– Любовь – бо-о-о-ольшое заблуждение. Победа чувств над разумом, как говорится. Ложные надежды. Вот встречаешь вроде бы подходящего человека, у тебя бабочки в животе и все такое. И ты надеешься, что этот человек будет любить тебя всю жизнь. Но проходит несколько лет, наполненных бытом, детьми и прочими родственниками, и ты замечаешь, как этот же человек (да-да!) тебя ненавидит. Ну, или почти ненавидит. Но уж точно не любит. По крайней мере, не любит так, как тебе мечталось в самом начале вашего безмятежного (или крышесносного, тоже ничего) романа. Так что никакая любовь мне больше не нужна. Нет-нет. И даже не пытайтесь меня с кем-то там знакомить! – я отрицательно мотала головой, решительно и энергично, словно запутавшаяся в удилах лошадь.
Наверное, это именно так и выглядело со стороны. У нас с подругами был очередной девичник, и романтичная Василиса, по обыкновению, подняла тост «за любовь». А я начала спорить – тоже по обыкновению. Я в нашей компании – основной антагонист.
Девчонки слушают мои разглагольствования терпеливо и не перебивая. Словно я на смертном одре, и законы человеколюбия заставляют их внимать всей чуши, которую я несу.
В каком-то смысле так и есть. К счастью, на смертном одре не я, а всего лишь мой брак, но они все равно мне сочувствуют. И это хорошо: принимать от друзей сочувствие приятно. Это лечит, а не унижает.
Подруги – давние, верные, любимые, почти сестры. Мы дружим уже больше двадцати лет, и наша дружба – одна из тех вещей, которыми я особенно дорожу. Настоящие подруги – это еще лучше, чем настоящий муж. Тем более что мужа у меня теперь нет.
Правда, мужа нет уже несколько лет. Вернее, восемь. Я уже давно пришла в себя после его внезапного ухода, но девчонки (хотя какие девчонки – подруженции мои давно уже взрослые тетеньки) все еще жалеют меня, по-прежнему называя Лёлика «гадом», «подлецом» и «мерзавцем».
Лёлик (то есть Алексей), конечно, повел себя подло, уходя от меня. Точнее, от меня и двух наших детей.
Тогда он просто собрал вещи и ушел.
Еще накануне ничто, как говорится, не предвещало. И не только накануне, но и все десять лет нашей совместной жизни, вполне безоблачной и спокойной, а временами даже романтичной.
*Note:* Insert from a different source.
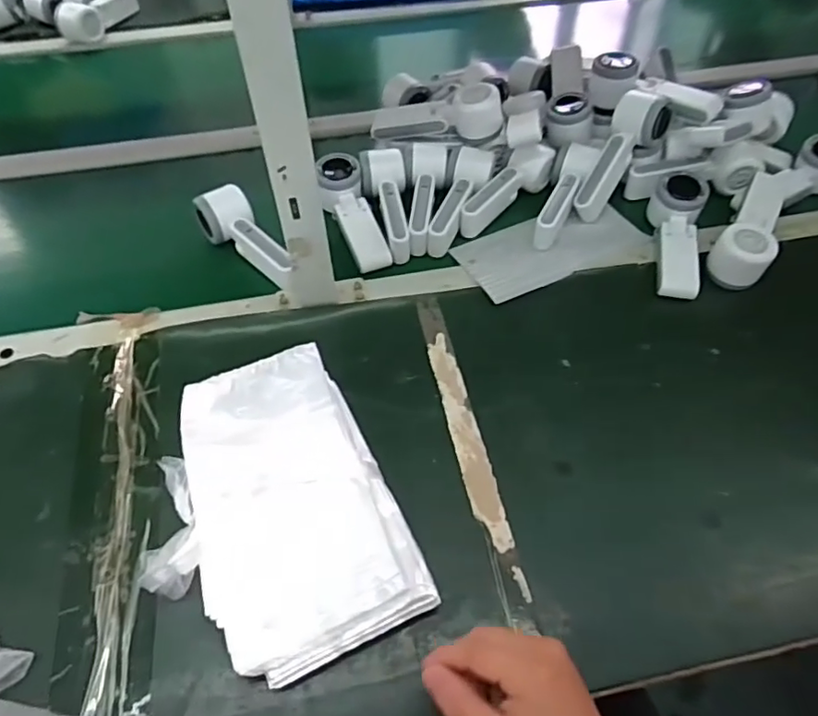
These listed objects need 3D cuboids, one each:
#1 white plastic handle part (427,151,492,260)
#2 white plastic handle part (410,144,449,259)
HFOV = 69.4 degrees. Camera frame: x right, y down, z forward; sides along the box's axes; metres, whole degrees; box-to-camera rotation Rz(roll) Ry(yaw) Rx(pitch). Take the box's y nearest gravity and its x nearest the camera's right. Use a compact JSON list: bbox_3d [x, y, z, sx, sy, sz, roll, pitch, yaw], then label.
[{"bbox_3d":[0.058,-0.195,0.712,0.051,0.037,0.156,20,71,11],"label":"white plastic handle part"},{"bbox_3d":[0.019,-0.197,0.721,0.050,0.049,0.152,4,55,3],"label":"white plastic handle part"}]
А в тот день я вернулась с работы, забрав по дороге Маньку с Ванькой из сада, и столкнулась в дверях с Лёликом. Он выглядел словно забравшийся в чужой дом вор, который внезапно узнал на портрете хозяина дома своего лучшего друга детства.
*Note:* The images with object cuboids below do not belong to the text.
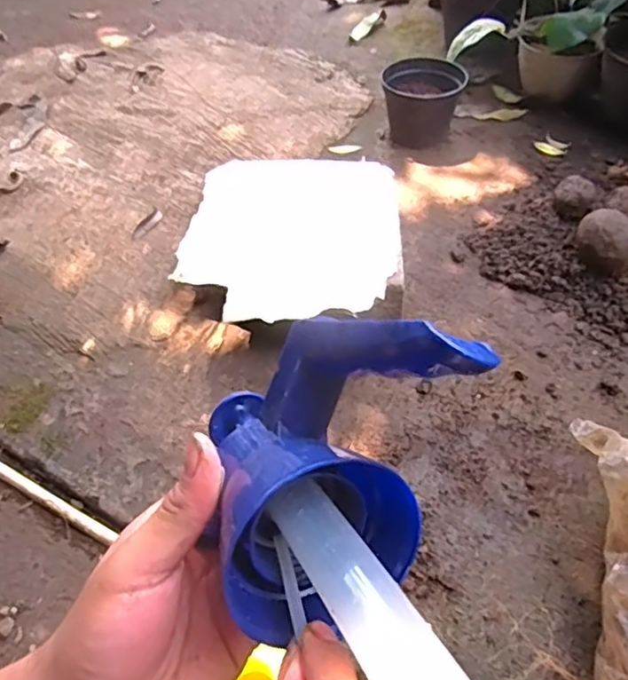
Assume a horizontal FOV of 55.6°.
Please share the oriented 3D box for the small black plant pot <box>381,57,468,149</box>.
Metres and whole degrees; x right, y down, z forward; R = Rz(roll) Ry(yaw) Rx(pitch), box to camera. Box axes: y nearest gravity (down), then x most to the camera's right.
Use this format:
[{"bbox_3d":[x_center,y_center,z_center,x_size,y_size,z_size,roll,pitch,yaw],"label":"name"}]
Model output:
[{"bbox_3d":[0.238,-0.516,1.296,0.155,0.128,0.144,-3,47,3],"label":"small black plant pot"}]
– Лёлик? Ты уже дома? – удивилась я. Обычно он не появлялся раньше восьми. – Или еще…? – я перевела взгляд на два чемодана и большой рюкзак, которые стояли в передней.
– Вика, я ухожу, – брякнул мой муж, не обращая внимания на детей.
– Куда? – даже тогда до меня все еще не дошло, что он уходит не «куда», а «откуда».
– Ухожу, Вика, ухожу, – бормотал он, опустив бегающий взгляд вниз.
Внезапно мне стало жарко, лоб покрылся испариной, и я провела по нему ладонью. Ладонь была влажной, и я вытерла ее о пальто.
– Мам, – потянула меня за рукав Маша. – Я есть хочу.
Ваня, который до этого с молчаливым интересом разглядывал папин рюкзак, внезапно оседлал его и принялся прыгать.
– Что ты делаешь? – завопил Лёлик. – Все вещи раздолбаешь!